** Start Selected extract **

With the prerequisites at hand I’m ready to perform some testing.

Test #1: concurrent sessions using defaults

First of all, what happens when starting 5 concurrent sessions? Will they complete? Let’s try this in bash:

for i in $(seq 1 5) ; do
  echo starting iteration $i
  sqlldr /@loader control=t2.ctl log=session_${i}.log &
done

This ran to completion without any visible errors, but I prefer to run sanity checking anyway. The first thing to do is to see if all records have been loaded. The input file contains 73148 data records by the way.

$ grep 'Rows successfully loaded' session*log
session_1.log:  73148 Rows successfully loaded.
session_2.log:  73148 Rows successfully loaded.
session_3.log:  73148 Rows successfully loaded.
session_4.log:  73148 Rows successfully loaded.
session_5.log:  73148 Rows successfully loaded.

So this looks ok, what about the run times?

$ grep '^Run' *.log
session_1.log:Run began on Mon Jul 22 21:32:31 2019
session_1.log:Run ended on Mon Jul 22 21:32:44 2019
session_2.log:Run began on Mon Jul 22 21:32:31 2019
session_2.log:Run ended on Mon Jul 22 21:32:40 2019
session_3.log:Run began on Mon Jul 22 21:32:31 2019
session_3.log:Run ended on Mon Jul 22 21:32:46 2019
session_4.log:Run began on Mon Jul 22 21:32:31 2019
session_4.log:Run ended on Mon Jul 22 21:32:48 2019
session_5.log:Run began on Mon Jul 22 21:32:31 2019
session_5.log:Run ended on Mon Jul 22 21:32:42 2019

All in all these loads completed in a reasonably short time. Some took longer to finish than others though. That made me curious and I logged into the database to see what was going on. I never consciously saw this event:

SQL> select sid, event, state from v$session where program like 'sqlldr%';

       SID EVENT                                                            STATE
---------- ---------------------------------------------------------------- -------------------
        44 kpodplck wait before retrying ORA-54                             WAITING
        52 kpodplck wait before retrying ORA-54                             WAITING
        54 kpodplck wait before retrying ORA-54                             WAITING
       290 Data file init write                                             WAITING
       291 kpodplck wait before retrying ORA-54                             WAITING

SQL> 

Using the output from my above query I could see that one session was active, all the others queued up behind it. Interestingly there is no “enq: TM – contention” which you’d see with direct path inserts in sqlplus for example:

-- in session 1
SQL> insert /*+ append */ into t2 select * from dba_objects;

73157 rows created.

** End Selected extract **

Problems to work on —
1. In the SQL*Loader test write-up above, how many data records does the input file contain?
2. Continue the SQL*Loader test write-up above, starting after its final line.

** Start Data excerpts **

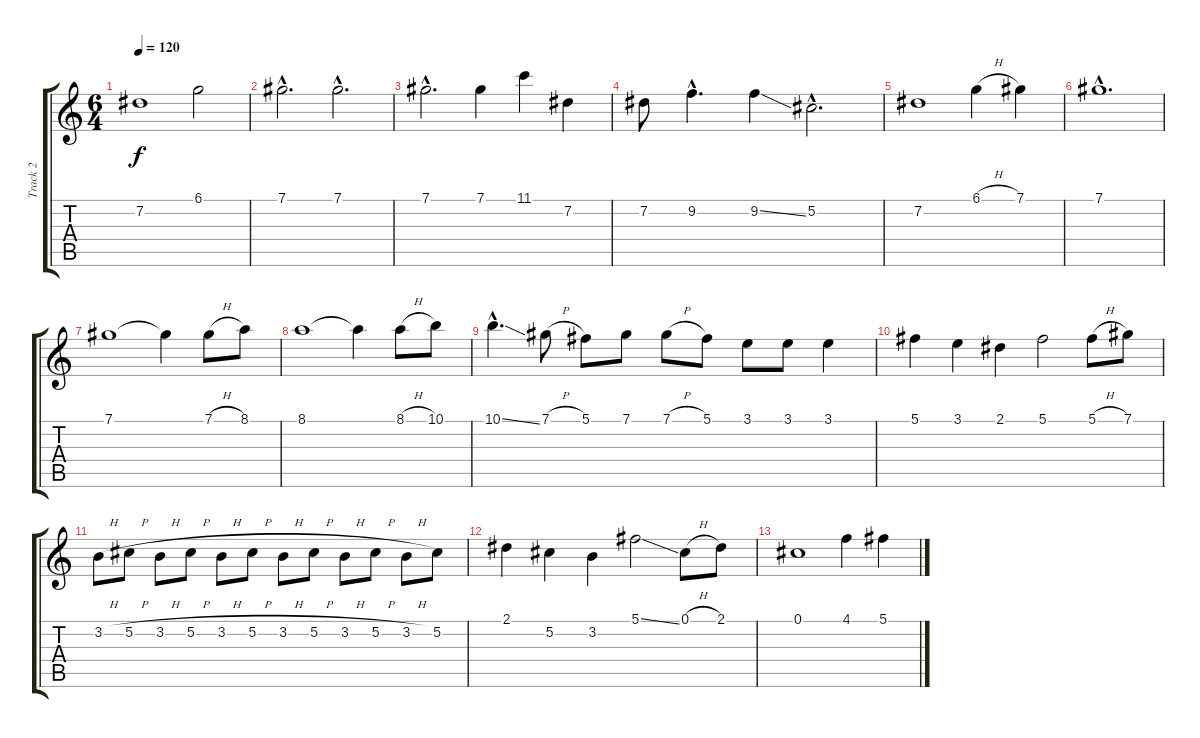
\track ("Track 2" "Track 2") {instrument electricguitarjazz}
\staff {score tabs}
\tuning (Db4 Ab3 E3 B2 Gb2 Db2) {hide}
\ts (6 4)
\tempo 120
\clef g2
\ks c
7.2.1{dy f volume 5} 6.1.2 |
7.1{hac}.2{d} 7.1{hac}.2{d} |
7.1{hac}.2{d} 7.1.4 11.1.4{volume 3} 7.2.4 |
7.2.8 9.2{hac}.4{d} 9.2{ss}.4 5.2{hac}.2{d} |
7.2.1 6.1{h}.4 7.1.4 |
7.1{hac}.1{d} |
7.1.1{volume 2} 7.1{t}.4 7.1{h}.8 8.1.8 |
8.1.1 8.1{t}.4 8.1{h}.8 10.1.8 |
10.1{ss hac}.4{d} 7.1{h}.8 5.1.8 7.1.8 7.1{h}.8 5.1.8 3.1.8{volume 0} 3.1.8 3.1.4 |
5.1.4 3.1.4 2.1.4 5.1.2 5.1{h}.8 7.1.8 |
3.2{h}.8 5.2{h}.8 3.2{h}.8 5.2{h}.8 3.2{h}.8 5.2{h}.8 3.2{h}.8 5.2{h}.8 3.2{h}.8 5.2{h}.8 3.2{h}.8 5.2.8 |
2.1.4 5.2.4 3.2.4 5.1{ss}.2 0.1{h}.8 2.1.8 |
0.1.1 4.1.4 5.1.4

** End Data excerpts **

Answers per task —
1. 73148

2.
-- notice there is no commit! 

-- Session 2 waits ...
SQL> insert /*+ append */ into t2 select * from dba_objects;

-- the DBA sees it all:
SQL> select sid, event, state from v$session where username = 'MARTIN'

       SID EVENT                                                            STATE
---------- ---------------------------------------------------------------- -------------------
        51 enq: TM - contention                                             WAITING
       270 SQL*Net message from client                                      WAITING

What’s even more interesting is this: ddl_lock_timeout which I thought might have helped, has no effect on sqlldr operations:

SQL> show parameter ddl_lock_timeout

NAME                                 TYPE        VALUE
------------------------------------ ----------- ------------------------------
ddl_lock_timeout                     integer     0
SQL> 

The parameter isn’t set at all, yet I could see “kpodplck wait before retrying ORA-54” which is strange. ORA-54 is of course the dreaded “resource busy and acquire with nowait specified” error. I managed to trace kpodp back to the direct load path functionality.

Without the ability to control waiting via a database parameter I am aware of, there must be some other timeout. And sure enough, there is:

$ time sqlldr /@loader control=t2.ctl

SQL*Loader: Release 19.0.0.0.0 - Production on Mon Jul 22 21:46:59 2019
Version 19.4.0.0.0

Copyright (c) 1982, 2019, Oracle and/or its affiliates.  All rights reserved.

Path used:      Direct
SQL*Loader-951: Error calling once/load initialization
ORA-00604: error occurred at recursive SQL level 1
ORA-00054: resource busy and acquire with NOWAIT specified or timeout expired

real    0m32.038s
user    0m0.011s
sys     0m0.011s

It appears as if sqlldr times out waiting for a locked resource after round about 30 seconds, regardless of ddl_lock_timeout.

And this is the end of the story if you aren’t on 12.2 or later. In the next post I’ll show you how you can work around this problem with more current releases.

Ansible tips’n’tricks: checking if a systemd service is running

I have been working on an Ansible playbook to update Oracle’s Tracefile Analyser (TFA). If you have been following this blog over the past few months you might remember that I’m a great fan of the tool! Using Ansible makes my life a lot easier: when deploying a new system I can ensure that I’m also installing TFA. Under normal circumstances, TFA should be present when the (initial) deployment playbook finishes. At least in theory.

As we know, life is what happens when you’re making other plans, and I’d rather check whether TFA is installed/configured/running before trying to upgrade it. The command to upgrade TFA is different from the command I use to deploy it.

I have considered quite a few different ways to do this but in the end decided to check for the oracle-tfa service: if the service is present, TFA must be as well. There are probably other ways, maybe better ones, but this one works for me.

Checking for the presence of a service

Ansible offers a module, called service_facts since version 2.5 to facilitate working with services. I also tried the setup module but didn’t find what I needed. Consider the following output, generated on Oracle Linux 7.6 when gathering service facts:

TASK [get service facts] *******************************************************
 ok: [localhost] => {
     "ansible_facts": {
         "services": {
             "NetworkManager-wait-online.service": {
                 "name": "NetworkManager-wait-online.service", 
                 "source": "systemd", 
                 "state": "stopped"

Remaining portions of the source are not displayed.